Mais personne ne semblait s’émouvoir de ce luxe tapageur, personne ne lui adressait la moindre remontrance, il n’en faisait qu’à sa tête et personne à la cour n’osait broncher. Etait-ce en raison de ses illustres origines ? Etait-ce dû à ses adeptes qui cultivaient sa légende avec application ? On se le demande.
Un page glorieuse, celle de l’idéal révolutionnaire des débuts du mouvement, était tournée. Commençait dès lors le lent mais inexorable processus du déclin qui est toujours aux côtés de la victoire. Après la tension requise par le combat pour être, arrive le relâchement.
Son entourage à Rizhin tentait de protéger celui qui se considérait comme un roi. On fit croire que sous ses vêtements d’apparat il portait de la paille, que ses souliers en cuir flamboyant n’avaient pas de semelle, qu’en lui-même vivait un cœur triste et malheureux, qu’il marchait pieds nus dans la neige, bref, on alluma des contre-feux. Su le plan de l’érudition, on avait connu de bien meilleurs prédicateurs et sermonnaires.
Mais les choses changent ici-bas, et généralement plus vite qu’on ne le croit. Le ciel commença à s’assombrir pour notre homme qui fut condamné à deux ans de prison qu’il ne quitta que contre une importante caution versée par ses sectateurs. Il faut dire que ses adeptes avaient remué ciel et terre pour obtenir sa libération. Il y eut d’autres bouleversements puisqu’il dut quitter son lieu de résidence afin d’échapper au bras séculier, il changea même de nationalité… Mais tous ces détails doivent être pris cum grano salis, tant les adeptes n’avaient qu’un souci : grandir leur saint et magnifier son existence.
Le conteur le reconnaît sans peine : cet homme demeure une énigme.
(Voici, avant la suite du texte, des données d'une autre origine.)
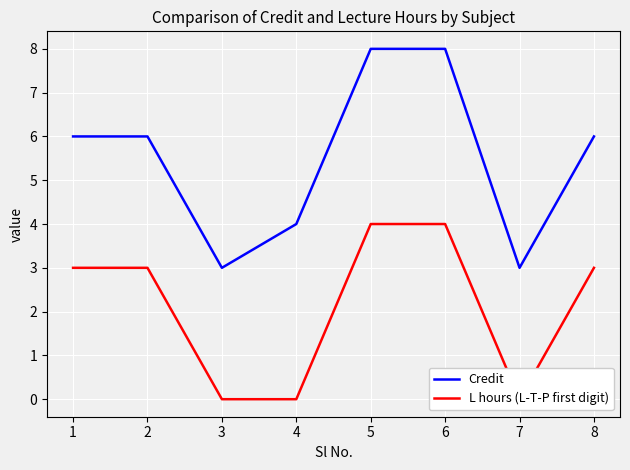

True or false: L hours (L-T-P first digit) and Credit cross at least once.

False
Ni ascète ni érudit, il a quitté ce monde en emportant avec lui le secret d’une personnalité si complexe et parfois désarmante : à un rabbin qui lui annonçait son intention de déménager pour exercer ailleurs la fonction d’enseignant, rabbi Israël de Rizhin répondit : non, je te l’interdis, deviens plutôt riche !! Cette sempiternelle fascination de la richesse et de l’aisance… Wiesel qui veut absolument sauver son héros d’un jugement sévère de l’Histoire, hasarde une hypothèse : en nageant dans l’opulence, au vu de tous, il voulait peut-être montrer que cela ne résolvait rien et qu’il parlait d’expérience vécue…
Mais le verdict de l’Histoire est forcément moins clément.